═════ DATA FOR ANALYSIS

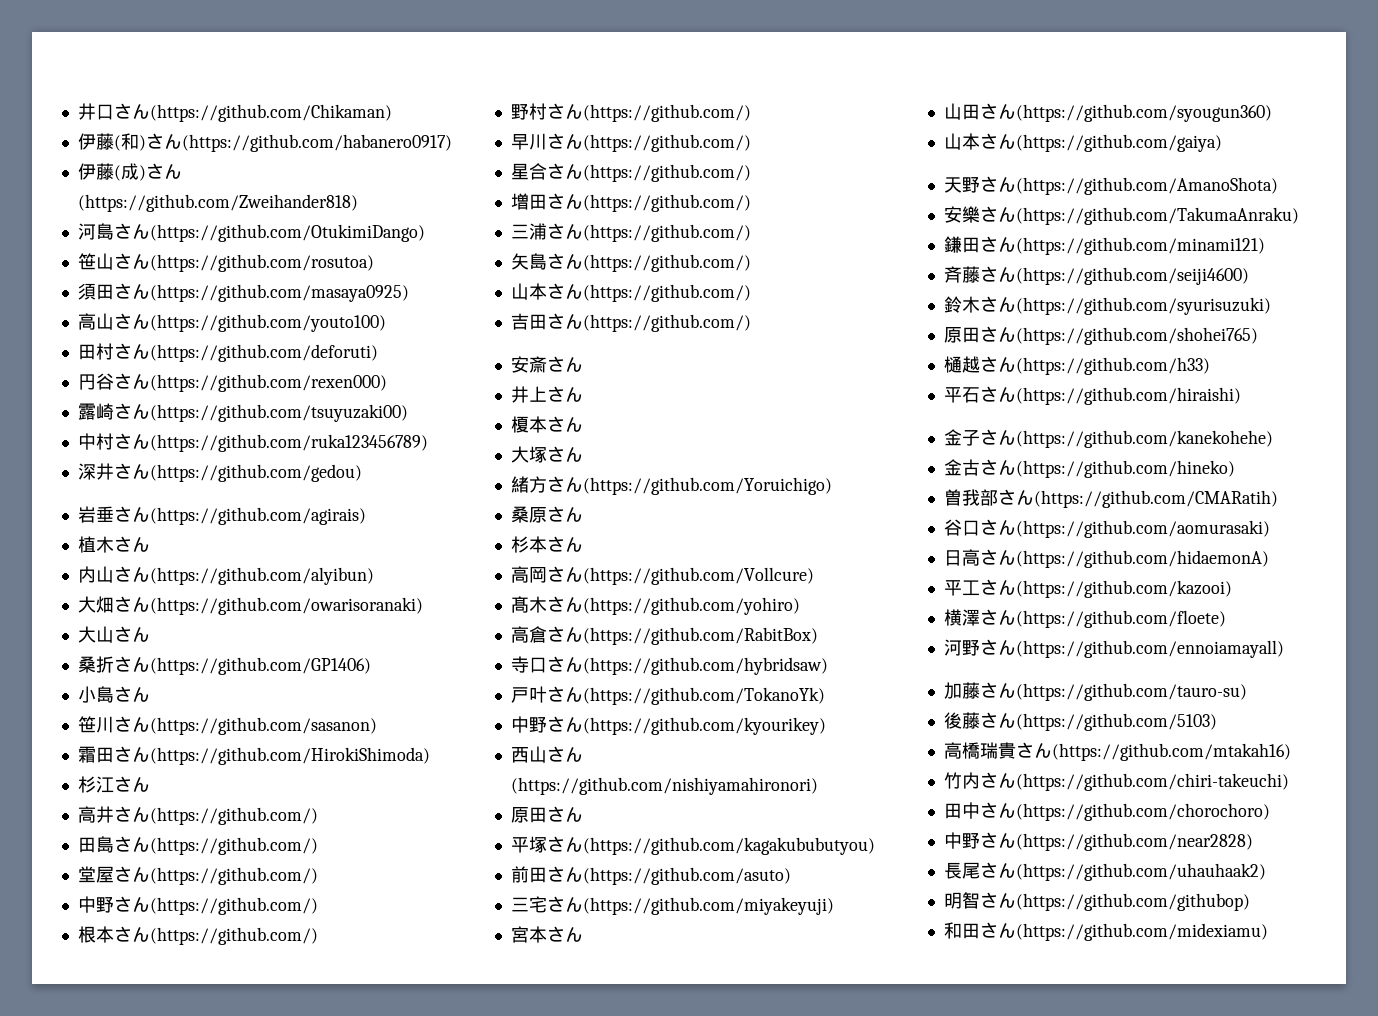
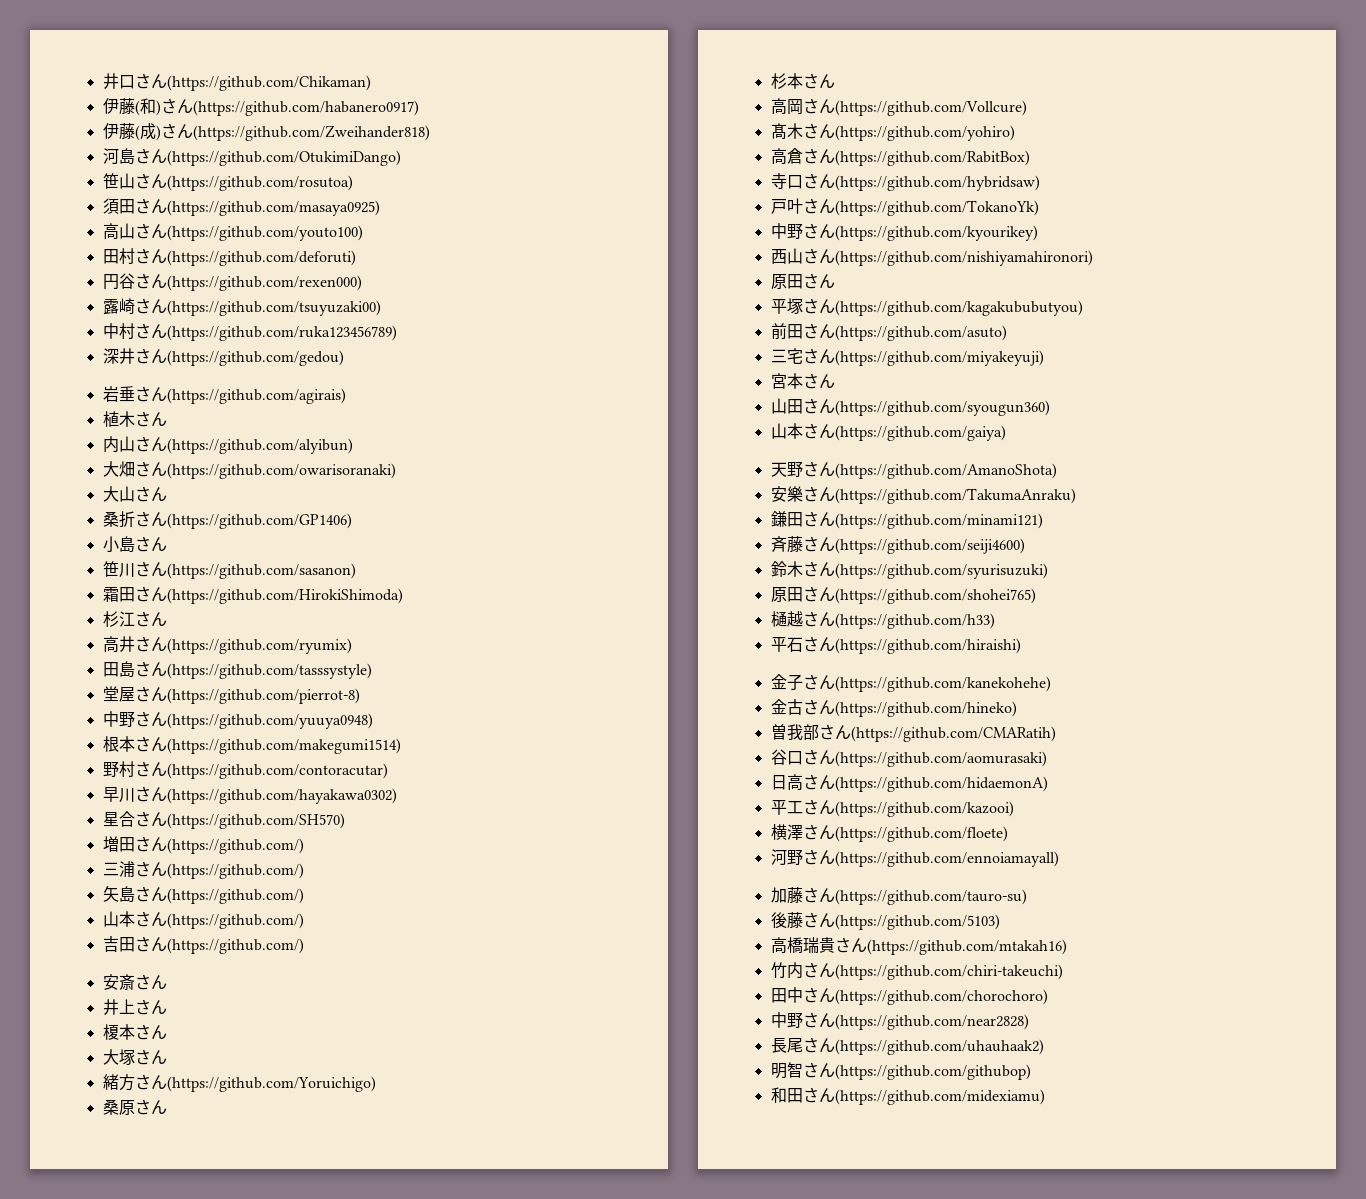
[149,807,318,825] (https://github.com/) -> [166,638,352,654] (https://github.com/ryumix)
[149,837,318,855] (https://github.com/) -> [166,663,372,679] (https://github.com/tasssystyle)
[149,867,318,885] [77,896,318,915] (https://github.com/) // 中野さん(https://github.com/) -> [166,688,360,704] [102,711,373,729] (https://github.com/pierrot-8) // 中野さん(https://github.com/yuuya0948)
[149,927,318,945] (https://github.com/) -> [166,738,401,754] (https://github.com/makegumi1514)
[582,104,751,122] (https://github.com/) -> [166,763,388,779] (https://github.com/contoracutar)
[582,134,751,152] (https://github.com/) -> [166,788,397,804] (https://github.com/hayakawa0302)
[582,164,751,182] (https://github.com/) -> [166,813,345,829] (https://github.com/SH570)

══════════

**WHAT YOU ARE ASKED TO DO:** Apart from the pictures, write every entry out again exactly.

**RESULT OF THIS EXERCISE:**
[149,807,318,825] (https://github.com/) -> [166,638,352,654] (https://github.com/ryumix)
[149,837,318,855] (https://github.com/) -> [166,663,372,679] (https://github.com/tasssystyle)
[149,867,318,885] [77,896,318,915] (https://github.com/) // 中野さん(https://github.com/) -> [166,688,360,704] [102,711,373,729] (https://github.com/pierrot-8) // 中野さん(https://github.com/yuuya0948)
[149,927,318,945] (https://github.com/) -> [166,738,401,754] (https://github.com/makegumi1514)
[582,104,751,122] (https://github.com/) -> [166,763,388,779] (https://github.com/contoracutar)
[582,134,751,152] (https://github.com/) -> [166,788,397,804] (https://github.com/hayakawa0302)
[582,164,751,182] (https://github.com/) -> [166,813,345,829] (https://github.com/SH570)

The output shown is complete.